Zu seinen Einsichten gelangt Kaube, der für das Ressort Geisteswissenschaften der «Frankfurter Allgemeinen Zeitung» verantwortlich zeichnet, weil er das im engeren Sinne Biografische soziologisch nutzt und nicht psychologisch, weil er jeden Anschein vermeidet, als besitze er den Schlüssel zu den Geheimkammern von Webers Seele. Besonders gelungen ist deshalb das Kapitel über jene Phase, in dem die «psychologische Versuchung» wohl am grössten ist: Webers Zusammenbruch. Anstatt diesen aus ebenso wohlfeilen wie willkürlichen Vermutungen abzuleiten - dem Vaterkonflikt, den Eheproblemen, einer sadomasochistischen Triebstruktur -, stellt Kaube einfach das wirre Durch- und Gegeneinander der Diagnosen und Therapievorschläge dar und macht deutlich, welches Ausmass an Ratlosigkeit unter den Beteiligten dieser Krise herrschte, wie wenig in ihr Ursachen und Wirkungen, Gründe und Folgen unterscheidbar waren und wie sehr der Patient in seinen Qualen auch neueste Forschungsergebnisse auf diesem Gebiet auszubaden hatte: das Pro und Contra der verschiedenen Deutungsmuster, vom Neurasthenie-Konzept bis zur psychoanalytischen Tiefenhermeneutik. Der Biograf sieht schlechterdings keine Grundlage, sich nachträglich über diese Ratlosigkeit zu erheben, und schiebt damit allen Versuchen, auch Webers Werk psychologisch zu deuten, einen Riegel vor.

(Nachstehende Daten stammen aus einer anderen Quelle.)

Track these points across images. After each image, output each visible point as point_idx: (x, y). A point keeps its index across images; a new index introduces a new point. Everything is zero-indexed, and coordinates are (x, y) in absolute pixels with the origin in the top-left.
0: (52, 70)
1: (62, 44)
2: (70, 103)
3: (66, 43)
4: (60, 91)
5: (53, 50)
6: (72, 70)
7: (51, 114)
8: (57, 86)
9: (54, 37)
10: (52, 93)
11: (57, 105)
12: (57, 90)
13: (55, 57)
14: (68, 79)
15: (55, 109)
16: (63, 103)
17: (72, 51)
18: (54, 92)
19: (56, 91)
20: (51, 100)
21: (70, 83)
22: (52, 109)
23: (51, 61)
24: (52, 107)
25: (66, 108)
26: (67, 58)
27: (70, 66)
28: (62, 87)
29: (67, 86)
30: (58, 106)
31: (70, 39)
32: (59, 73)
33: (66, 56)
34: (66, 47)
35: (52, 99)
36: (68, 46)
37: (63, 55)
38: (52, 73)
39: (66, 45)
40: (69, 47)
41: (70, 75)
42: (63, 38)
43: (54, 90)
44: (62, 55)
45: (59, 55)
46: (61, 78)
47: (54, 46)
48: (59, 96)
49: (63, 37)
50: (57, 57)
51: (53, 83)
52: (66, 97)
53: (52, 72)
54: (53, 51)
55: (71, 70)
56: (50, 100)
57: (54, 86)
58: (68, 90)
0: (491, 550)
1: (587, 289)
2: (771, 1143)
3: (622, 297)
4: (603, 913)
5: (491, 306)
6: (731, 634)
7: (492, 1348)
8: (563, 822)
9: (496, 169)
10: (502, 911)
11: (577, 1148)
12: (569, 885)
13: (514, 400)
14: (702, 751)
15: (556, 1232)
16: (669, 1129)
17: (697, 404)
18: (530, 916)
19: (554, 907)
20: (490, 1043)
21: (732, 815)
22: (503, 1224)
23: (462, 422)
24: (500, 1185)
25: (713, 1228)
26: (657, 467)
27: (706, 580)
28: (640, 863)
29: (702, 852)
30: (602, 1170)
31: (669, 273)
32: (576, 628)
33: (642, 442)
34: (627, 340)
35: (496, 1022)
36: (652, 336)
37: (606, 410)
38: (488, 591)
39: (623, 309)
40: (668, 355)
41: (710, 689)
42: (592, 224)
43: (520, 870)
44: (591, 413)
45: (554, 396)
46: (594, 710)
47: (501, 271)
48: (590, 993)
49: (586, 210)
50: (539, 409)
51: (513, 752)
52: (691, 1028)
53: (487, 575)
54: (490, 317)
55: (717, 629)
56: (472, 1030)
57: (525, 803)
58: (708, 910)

Das Leben eines Soziologen, zu dem Weber schliesslich nolens volens wurde, ist in der Tat in erster Linie sein Werk - in diesem Fall allerdings ein hochgradig fragmentiertes Werk, das zu Webers Lebzeiten aus zwei akademischen Qualifikationsschriften und zahllosen weit verstreuten Aufsätzen, Vorträgen und unvollendeten Manuskripten bestand, denen ein Mindestmass an Kohärenz abzugewinnen seit Jahrzehnten ganze Heerscharen von Forschern nährt. Kaube bewältigt diese Aufgabe mit einer Souveränität, der man in jeder Zeile anmerkt, dass hier nicht nur ein Soziologe vom Fach schreibt, sondern auch ein professioneller Wissenschaftsjournalist, der es versteht, zwischen der Sprache des Spezialisten und den Anforderungen eines aus Laien bestehenden Publikums zu vermitteln.

So muss es sein

So bietet das Buch sachkundige Überblicke über sämtliche Themen, die Weber in den verschiedenen Phasen seines Lebens beschäftigten, von den Problemen der ostelbischen Landwirtschaft über die Sozial- und Wirtschaftsgeschichte des Altertums, die Börse und die Entstehung des Kapitalismus bis hin zur Soziologie der Herrschaft. Dies alles nie in jenem Wiederkäuer-Modus, der so viele Einführungen kennzeichnet, vielmehr unter steter Einbettung der Themen in den jeweiligen Diskussionsstand und dort, wo es nötig ist, auch mit eigenem, pointiertem Urteil. Die neuere Organisationssoziologie, heisst es etwa, sei wohl von Weber angestossen, mit der Maschinen-Metapher aber auf ein falsches Gleis geschoben worden, von dem sie erst mühsam wieder habe heruntergeholt werden müssen. Ihre heutige Gestalt habe mehr mit Kafka als mit Weber gemeinsam.

Es ist selten, dass man ein Buch mit dem Eindruck aus der Hand legt: So muss es sein. Hier ist es der Fall. Hat man bei der Lektüre von Marianne Webers 1926 erschienenem «Lebensbild» ihres Mannes stets einen Übermenschen vor Augen, bei der von Joachim Radkaus Biografie (von 2005) bisweilen eher das Gegenteil, so ist es Jürgen Kaube gelungen, Max Weber wieder in die Mittellage zu bringen und dessen wissenschaftlichem Werk die gebührende Aufmerksamkeit zu verschaffen. Diese Biografie muss unter die Glanzstücke des Genres gerechnet werden.